The Breeder will firstly have to consider the cost of the Stud dog owner, normally the stud owner will set the basic cost for each puppy and will either ask for first pick from the litter or the full selling price charged to any purchaser.  A lot of work has already been undertaken to ensure the Dam or Sire is of sufficient quality and has a suitable temperament to warrant breeding from, either completing a HPR exam/competition or as been judged to the Breed Standard in three individual competitions.

The next milestone is the Dam or the Sire will have to have undertaken the following breed tests. This will provide a certificate which will be available beforehand for each purchaser, this comes at a cost for each litter.  The basics are the BVA/KC Hip and elbow scheme and that the score is acceptable.  Next, both Sire and Dam have had the full range health checks.  This recommended by the kennel club, and will inc, full DNA screening, long hair, cerebellar ataxia testing and have a low inbreeding coefficient score.
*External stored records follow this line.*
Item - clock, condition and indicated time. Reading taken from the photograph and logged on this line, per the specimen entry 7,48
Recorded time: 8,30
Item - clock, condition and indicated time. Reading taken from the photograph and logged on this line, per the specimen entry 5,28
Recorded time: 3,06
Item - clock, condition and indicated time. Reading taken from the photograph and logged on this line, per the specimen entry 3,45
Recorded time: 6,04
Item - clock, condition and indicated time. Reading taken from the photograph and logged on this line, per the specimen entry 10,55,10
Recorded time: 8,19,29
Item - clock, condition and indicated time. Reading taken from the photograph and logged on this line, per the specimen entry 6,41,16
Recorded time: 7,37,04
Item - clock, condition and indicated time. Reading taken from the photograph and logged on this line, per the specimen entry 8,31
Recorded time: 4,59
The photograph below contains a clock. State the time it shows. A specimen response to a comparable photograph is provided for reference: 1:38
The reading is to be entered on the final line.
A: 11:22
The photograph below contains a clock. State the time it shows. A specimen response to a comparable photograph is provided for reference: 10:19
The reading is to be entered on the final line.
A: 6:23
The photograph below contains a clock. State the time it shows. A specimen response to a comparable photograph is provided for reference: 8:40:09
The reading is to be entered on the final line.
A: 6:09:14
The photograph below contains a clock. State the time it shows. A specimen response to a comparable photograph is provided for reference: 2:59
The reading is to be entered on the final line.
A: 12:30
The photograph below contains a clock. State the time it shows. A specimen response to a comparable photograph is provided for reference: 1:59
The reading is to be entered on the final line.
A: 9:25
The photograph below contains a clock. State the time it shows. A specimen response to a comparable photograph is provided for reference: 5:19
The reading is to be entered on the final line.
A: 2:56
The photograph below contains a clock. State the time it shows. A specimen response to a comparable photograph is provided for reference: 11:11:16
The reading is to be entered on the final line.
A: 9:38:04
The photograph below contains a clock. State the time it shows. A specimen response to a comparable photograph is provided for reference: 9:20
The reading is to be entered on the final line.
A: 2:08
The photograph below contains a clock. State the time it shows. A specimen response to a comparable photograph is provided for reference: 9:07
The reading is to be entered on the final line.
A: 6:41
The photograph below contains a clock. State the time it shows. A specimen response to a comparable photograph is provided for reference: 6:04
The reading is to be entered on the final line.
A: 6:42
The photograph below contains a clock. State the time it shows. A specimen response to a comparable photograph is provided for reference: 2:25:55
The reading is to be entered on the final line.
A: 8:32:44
The breed average is currently is 4.7% but must be below 9%.



Once the above has been established the breeding can take place.  Preparation for this will include travel, and the basic provision and set up of breeding pens and medical supplies for the birth.  Addition and recommended is the Registration of the litter with the Kennel club and or within the assured breeder scheme, as well this will provide a document that identified the puppies full litter name and registration number.  Advertising within Champ dogs and of course locally is additional.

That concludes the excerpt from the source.